La corpectomie latérale a été rapportée pour la première fois en 2004 sur 15 chiens atteints d’une hernie discale chronique. Dans cette étude, le retrait du matériel hernié s’est fait sans difficulté. Tous les animaux ont présenté une amélioration neurologique, avec le retour à une fonction normale chez 11 d’entre eux [9]. Une étude menée sur 60 corpectomies a conclu à une décompression satisfaisante dans 90 % des cas, plus précisément dans 100 % des cas en région lombaire et dans 83 % des cas en région thoracique [5]. Les corpectomies latérales en région lombaire s’accompagnent ainsi probablement d’un meilleur pronostic [5]. La réalisation d’une corpectomie profonde (au moins deux tiers de la profondeur du corps vertébral) est associée à une décompression plus complète [5]. À ce jour, l’étude la plus large sur la corpectomie latérale n’a été publiée que sous forme de résumé. Menée sur 107 chiens, elle démontre une évolution postopératoire sur environ 3 mois, avec 69 % d’amélioration des signes, 27 % d’animaux restés stables et 4 % de dégradations [4]. À la suite de ce traitement, 53 % des chiens ont recouvré une fonction normale [4]. Cette technique a également été rapportée chez 2 chats avec de bons résultats cliniques [1, 8].
La corpectomie latérale s’accompagne des trois objectifs suivants : retirer le matériel hernié et décomprimer la moelle épinière, éviter les manipulations iatrogènes de celle-ci et effectuer une fenestration discale prophylactique. D’après les quelques études publiées à ce jour, les résultats cliniques semblent prometteurs. La corpectomie latérale est donc une technique de choix dans le traitement chirurgical des hernies discales thoracolombaires chroniques, ainsi que des hernies discales ventrales et ventro-latérales.
Aucun.
OBJECTIFS
Évaluer les résultats du traitement chirurgical d’une hernie discale thoracolombaire par corpectomie latérale.
MÉTHODE
Étude rétrospective menée sur 72 chiens qui présentent une hernie discale de type I ou II traités chirurgicalement par corpectomie latérale. Le score de Frankel modifié a été établi pour chaque chien en phase préopératoire, à J + 1, à la sortie et à 4 semaines postopératoires. La compression médullaire préopératoire a été classée comme légère, modérée ou sévère, tandis que la décompression a été qualifiée de complète, de bonne ou d’insuffisante. Un questionnaire propriétaire a été utilisé pour le suivi à long terme.
RÉSULTATS
• 56,9 % des chiens manifestent des signes nerveux aigus et 43,1 % des signes chroniques, les individus chondrodystrophiques présentant significativement plus souvent une affection aiguë.
• La décompression postopératoire est complète (61 %), bonne (35 %) ou incomplète (4 %).
• La profondeur médiane de la fenêtre correspond à 64,8 % de la largeur du corps vertébral (de 36 à 78,6 %).
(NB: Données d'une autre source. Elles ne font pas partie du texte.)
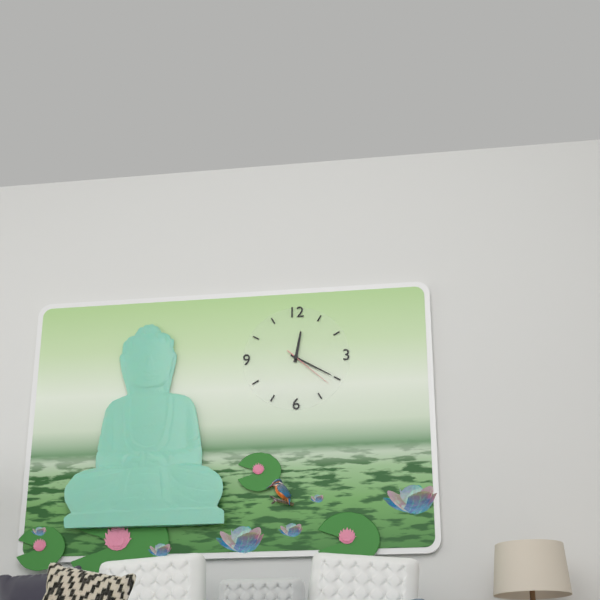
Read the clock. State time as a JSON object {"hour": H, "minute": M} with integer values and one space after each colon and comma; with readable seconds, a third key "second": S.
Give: {"hour": 12, "minute": 20, "second": 22}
• Complications peropératoires : hémorragie du sinus veineux (25 %) et lésion d’une racine nerveuse (8,3 %).
• Une reprise chirurgicale immédiate a été requise chez 6 chiens (8,3 %) en raison d’une décompression non satisfaisante.
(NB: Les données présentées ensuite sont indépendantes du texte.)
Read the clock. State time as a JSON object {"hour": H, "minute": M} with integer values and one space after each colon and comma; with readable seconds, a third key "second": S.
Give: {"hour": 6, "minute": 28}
• Régression des signes cliniques : 18,7 % à J + 1, 37,6 % à la sortie et 64,2 % à 4 semaines.
• Signes cliniques inchangés : 62,8 % à J + 1, 52,8 % à la sortie et 32 % à 4 semaines.
• Aggravation des signes cliniques : 18,7 % à J + 1, 10 % à la sortie et 3,8 % à 4 semaines.
• Le score de Frankel préopératoire est le seul facteur associé au résultat postopératoire.